There will be plenty of her old school friends and family coming to the gig though.
‘It’s kind of nice playing in Portsmouth, though, because it’s just far enough out, it’s like playing on your front doorstep.’
For her fans, it might be a surprise to hear that she also performed in the opening night gala show at last year’s London Jazz Festival with a 48-piece orchestra – something you might expect to be new territory for her. But no: ‘Funnily enough it’s not at all outside my comfort zone.

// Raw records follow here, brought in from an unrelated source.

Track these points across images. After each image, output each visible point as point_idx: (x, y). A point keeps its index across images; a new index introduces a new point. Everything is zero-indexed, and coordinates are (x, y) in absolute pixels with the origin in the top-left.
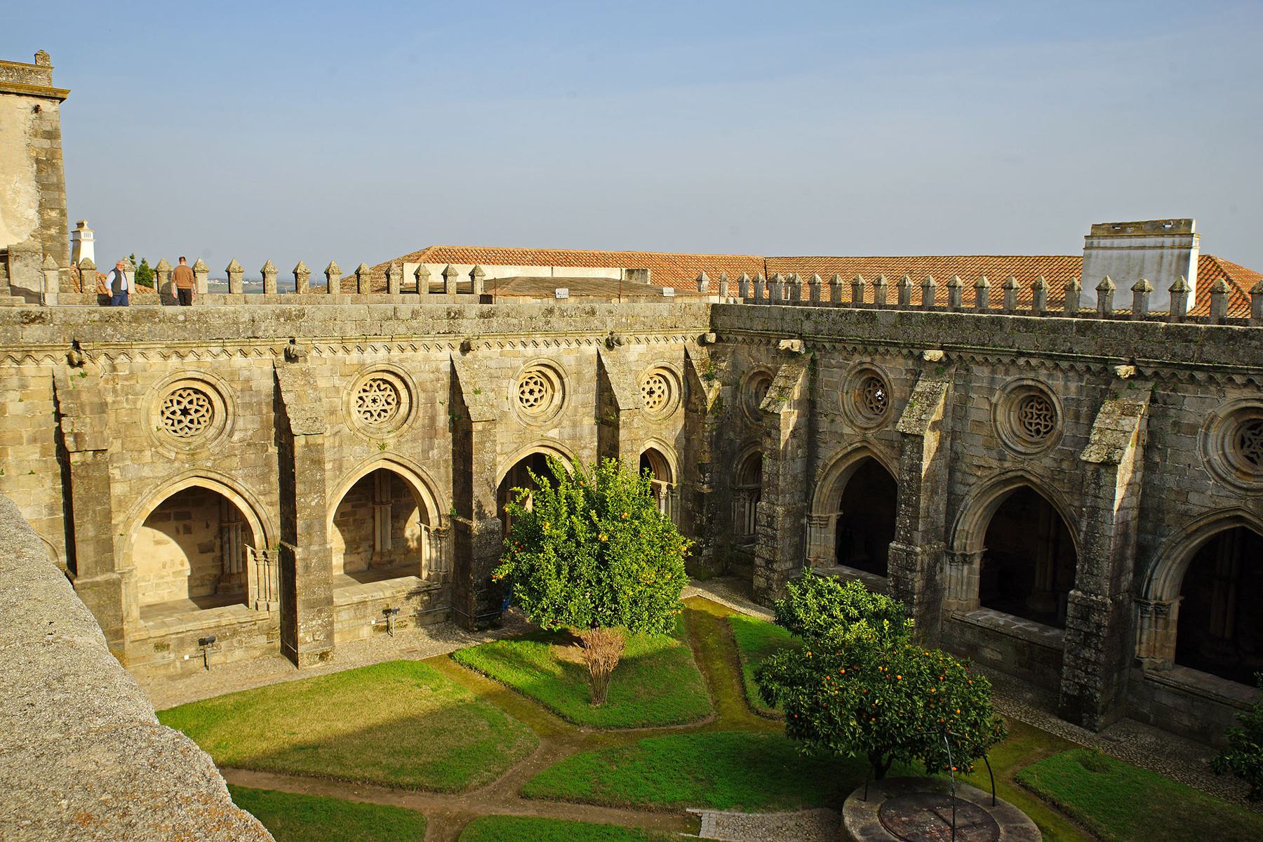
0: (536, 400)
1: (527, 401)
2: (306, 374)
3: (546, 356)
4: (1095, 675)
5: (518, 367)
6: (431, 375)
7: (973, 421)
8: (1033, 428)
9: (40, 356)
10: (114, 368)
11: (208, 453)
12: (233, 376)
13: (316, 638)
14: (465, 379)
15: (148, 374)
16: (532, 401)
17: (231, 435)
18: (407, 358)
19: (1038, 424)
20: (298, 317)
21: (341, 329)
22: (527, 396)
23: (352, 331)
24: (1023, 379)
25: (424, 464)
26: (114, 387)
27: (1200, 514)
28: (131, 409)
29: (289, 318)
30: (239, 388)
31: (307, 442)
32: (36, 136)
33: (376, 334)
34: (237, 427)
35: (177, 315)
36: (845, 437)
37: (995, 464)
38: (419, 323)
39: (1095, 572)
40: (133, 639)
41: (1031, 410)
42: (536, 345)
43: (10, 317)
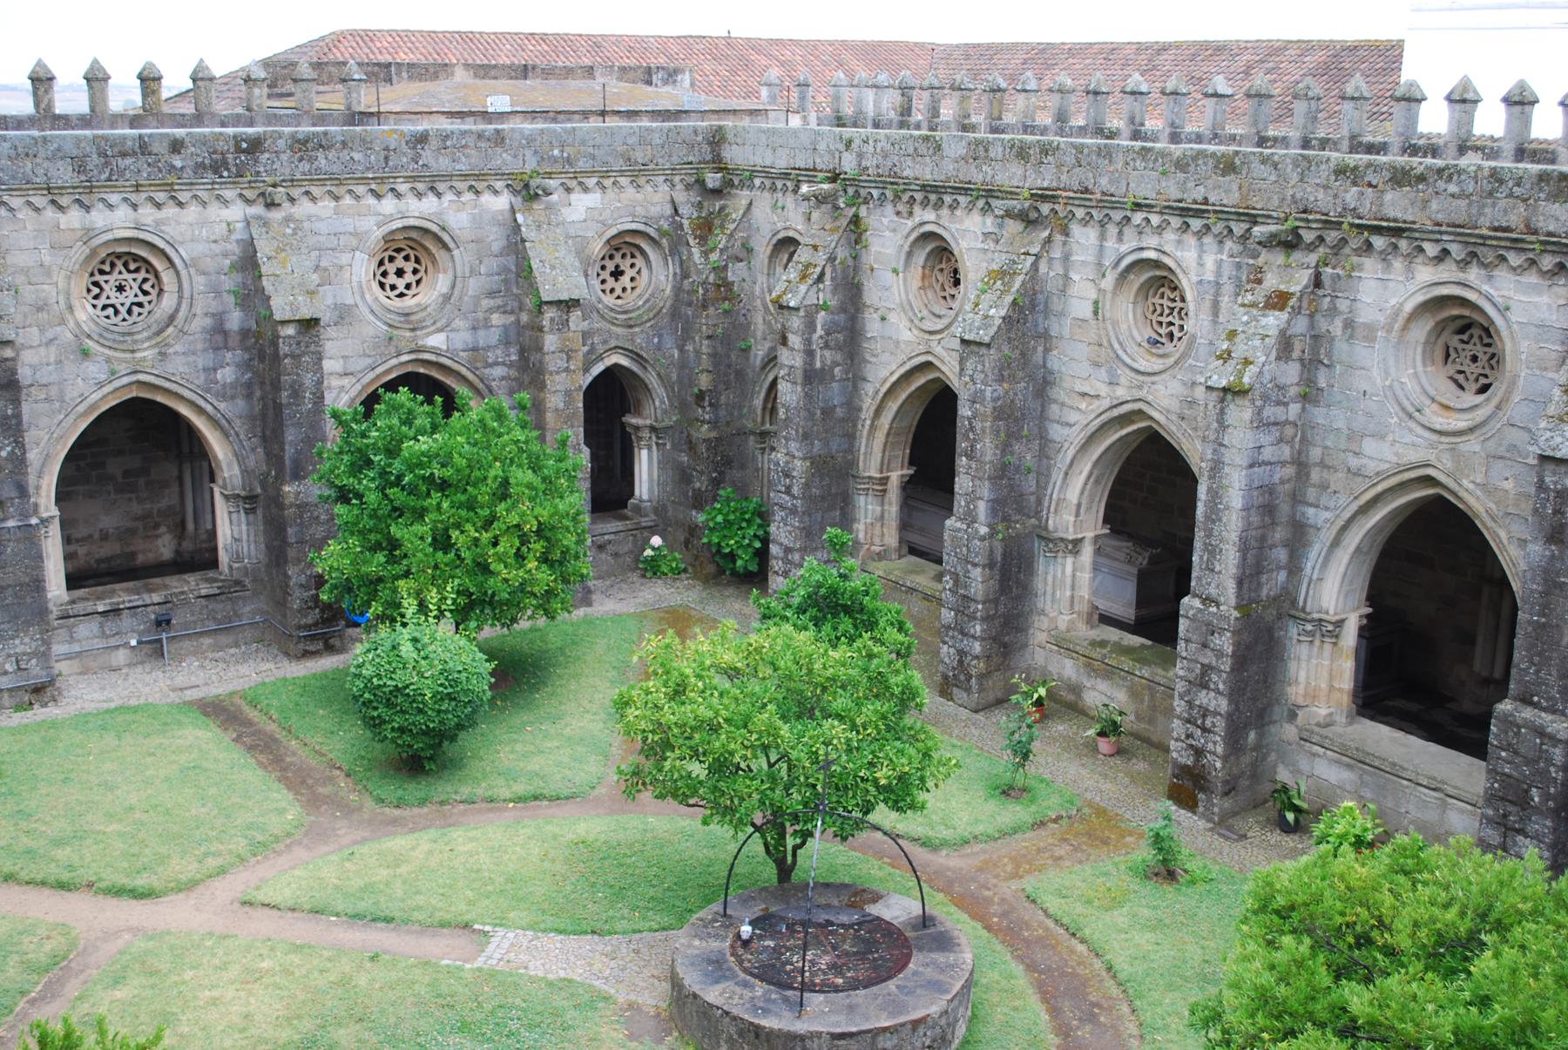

‘I grew up listening to a lot of jazz and started out with jazz, so that was probably one of the best moments so far, one of my favourite moments - working closely with the composer, who was incredible, and then to have the orchestra compose a song you’ve written is mind-blowing, I was totally overwhelmed, it was one of the most incredible things I’ve ever experienced.
‘I grew up with a real jazz background, so it does sound like quite a contrast from pop music, but strangely that’s lot closer to home.
Could this be a hint then, of a new direction for album number three?
‘I don’t think you’ll find me playing in a jazz bar quite yet,’ she smiles. ‘Maybe in a few years.’
n Foxes is at The Wedgewood Rooms in Southsea on Monday.